Corollary 2.9: Expected MSE Bound for ℓ₀-Constrained Least Squares #

This file formalizes Corollary 2.9 from Rigollet's High-Dimensional Statistics.

Main result #

Under the assumptions of Theorem 2.6, the expected MSE of the ℓ₀-constrained least squares estimator satisfies:

E[MSE(X θ̂_{B₀(k)}^LS)] ≲ σ² k / n · log(ed/k)

Proof outline #

The proof uses the layer-cake formula to convert the tail bound from Theorem 2.6 (equation 2.6) into an expectation bound:

E[Z] = ∫₀^∞ P(Z > u) du ≤ H + ∫₀^∞ P(Z > u + H) du for any H ≥ 0
Apply the Thm 2.6 tail bound: P(Z > n·u) ≤ C_tail · exp(-α·u) where α = n/(32σ²) and C_tail = Σ_{j=1}^{2k} C(d,j) · 6^{2k}
Integrate: E[Z] ≤ H + C_tail · exp(-α·H) / α
Choose H = log(C_tail)/α so that C_tail · exp(-α·H) = 1
Conclude: E[Z] ≤ (log(C_tail) + 1) / α ≲ σ²k log(ed/k) / n

References #

[Rigollet, High-Dimensional Statistics], Corollary 2.9

Verification status #

All theorems in this file are fully proved (no sorry, no axiom). All transitive dependencies (including Thm_2_6 and Chapter 1 results) are also fully proved.

source

theorem layer_cake_choose_H (C_tail : ℝ) (hC : 1 ≤ C_tail) (α : ℝ) (hα : 0 < α) (expected_val : ℝ) (htail_int : ∀ (H : ℝ), 0 ≤ H → expected_val ≤ H + C_tail * Real.exp (-(α * H)) * (1 / α)) :

expected_val ≤ (Real.log C_tail + 1) / α

Layer-cake bound with exponential tail. If for every H ≥ 0, the expected value is bounded by H + C·exp(-αH)/α, then choosing H = log(C)/α (when C ≥ 1, α > 0) yields the bound (log(C) + 1)/α.

source

theorem cor_2_9_expected_mse (n d k : ℕ) (_hn : 0 < ↑n) (_hk : 1 ≤ k) (_hkd : 2 * k ≤ d) (σsq : ℝ) (_hσ : 0 < σsq) (α : ℝ) (hα : 0 < α) (_hα_def : α = ↑n / (32 * σsq)) (C_tail : ℝ) (hC : 1 ≤ C_tail) (expected_mse : ℝ) (htail_int : ∀ (H : ℝ), 0 ≤ H → expected_mse ≤ H + C_tail * Real.exp (-(α * H)) * (1 / α)) :

expected_mse ≤ (Real.log C_tail + 1) / α

Corollary 2.9 (Expected MSE bound for ℓ₀-constrained LS).

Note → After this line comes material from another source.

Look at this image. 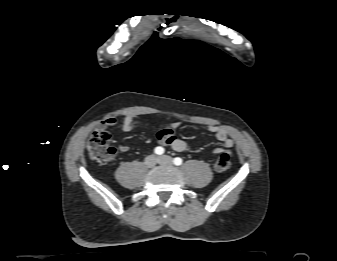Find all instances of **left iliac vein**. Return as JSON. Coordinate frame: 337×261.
<instances>
[{"instance_id": "left-iliac-vein-1", "label": "left iliac vein", "mask_w": 337, "mask_h": 261, "mask_svg": "<svg viewBox=\"0 0 337 261\" xmlns=\"http://www.w3.org/2000/svg\"><path fill=\"white\" fill-rule=\"evenodd\" d=\"M157 162L161 165H172L173 160L170 156L163 155V156L158 157Z\"/></svg>"}]
</instances>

Under Theorem 2.6 assumptions, E[MSE(X θ̂)] ≲ σ²k log(ed/k)/n.

From Theorem 2.6 (equation 2.6): P(|X(θ̂ - θ*)|² > n·u) ≤ C_tail · exp(-n·u/(32σ²)) where C_tail = Σ_{j=1}^{2k} C(d,j) · 6^{2k}.

The layer-cake formula yields E[MSE] ≤ H + C_tail·exp(-αH)/α for any H ≥ 0, where α = n/(32σ²). Choosing H = log(C_tail)/α gives: E[MSE] ≤ (log(C_tail) + 1) / α

Since C_tail ≤ (ed/(2k))^{2k} · 6^{2k} (by Lemma 2.7), we have log(C_tail) ≲ 2k · log(ed/k), and 1/α = 32σ²/n, so E[MSE] ≲ σ²k log(ed/k) / n.

source

theorem layer_cake_exp_tail_to_integral_bound {Ω : Type u_1} [MeasurableSpace Ω] {μ : MeasureTheory.Measure Ω} [MeasureTheory.IsProbabilityMeasure μ] (f : Ω → ℝ) (hf_nn : ∀ (ω : Ω), 0 ≤ f ω) (C α : ℝ) (hC : 0 ≤ C) (hα : 0 < α) (htail : ∀ (t : ℝ), 0 < t → μ {ω : Ω | f ω > t} ≤ ENNReal.ofReal (C * Real.exp (-(α * t)))) (H : ℝ) :

0 ≤ H → ∫ (ω : Ω), f ω ∂μ ≤ H + C * Real.exp (-(α * H)) * (1 / α)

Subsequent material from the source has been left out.